DATASET EXCERPT -

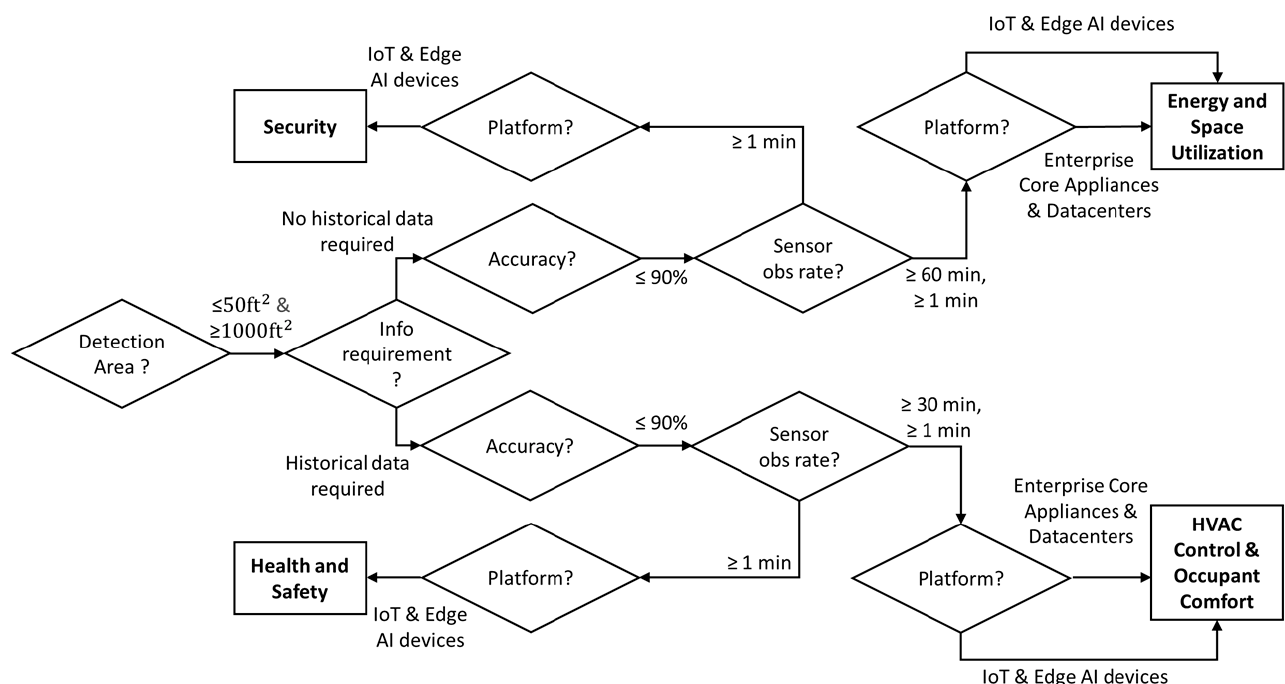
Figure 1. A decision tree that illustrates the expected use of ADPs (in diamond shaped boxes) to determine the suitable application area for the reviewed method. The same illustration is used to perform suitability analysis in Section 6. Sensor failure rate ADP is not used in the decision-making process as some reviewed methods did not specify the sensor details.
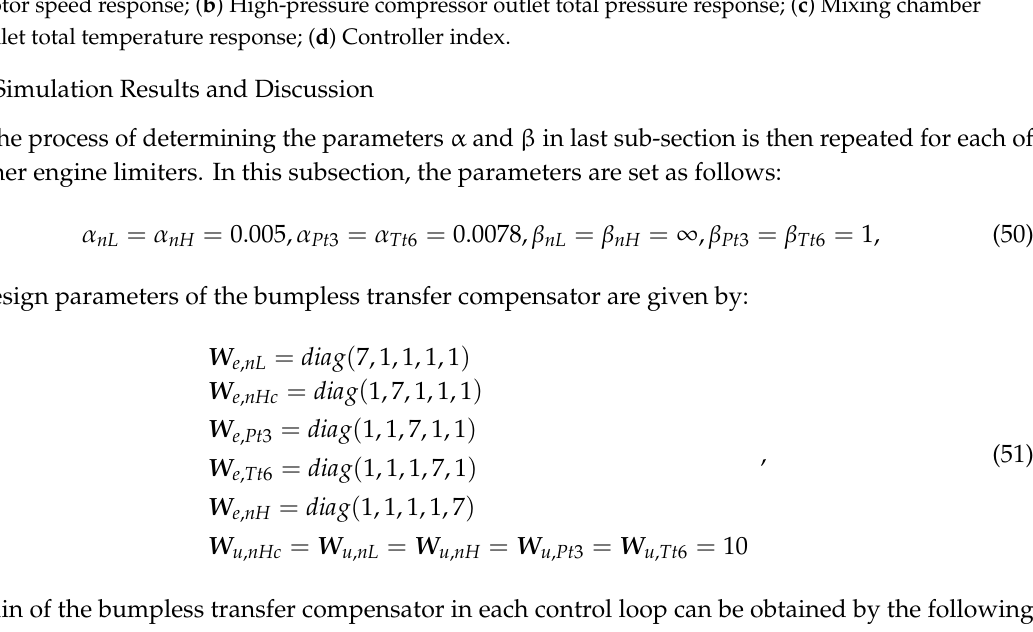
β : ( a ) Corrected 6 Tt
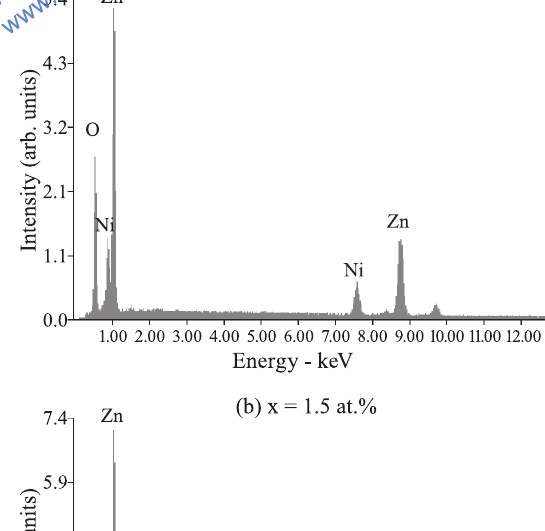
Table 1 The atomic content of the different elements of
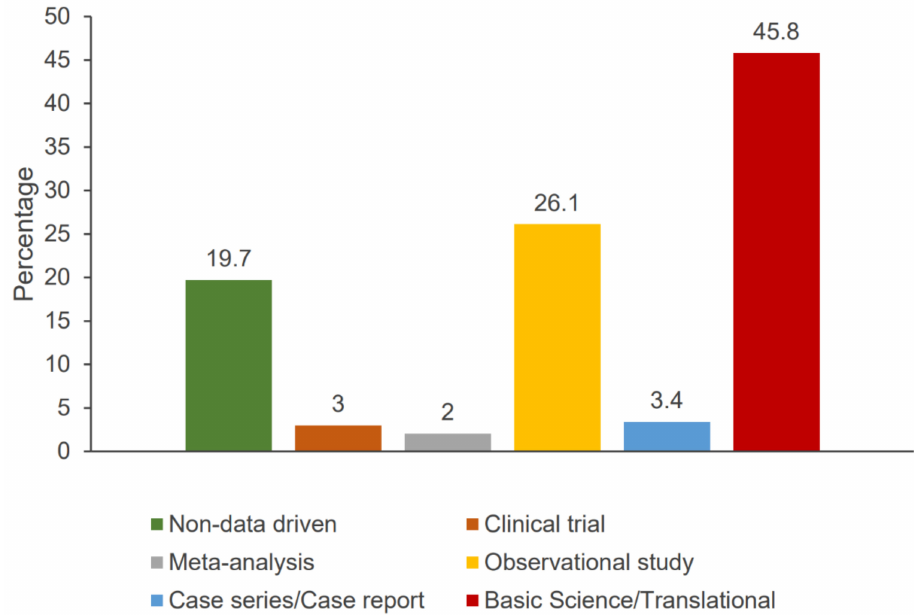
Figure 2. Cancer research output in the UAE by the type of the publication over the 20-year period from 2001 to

ASSIGNMENT -
All lines above are to be restated word for word, with pictures excluded.

FINAL ANSWER -
Figure 1. A decision tree that illustrates the expected use of ADPs (in diamond shaped boxes) to determine the suitable application area for the reviewed method. The same illustration is used to perform suitability analysis in Section 6. Sensor failure rate ADP is not used in the decision-making process as some reviewed methods did not specify the sensor details.
β : ( a ) Corrected 6 Tt
Table 1 The atomic content of the different elements of
Figure 2. Cancer research output in the UAE by the type of the publication over the 20-year period from 2001 to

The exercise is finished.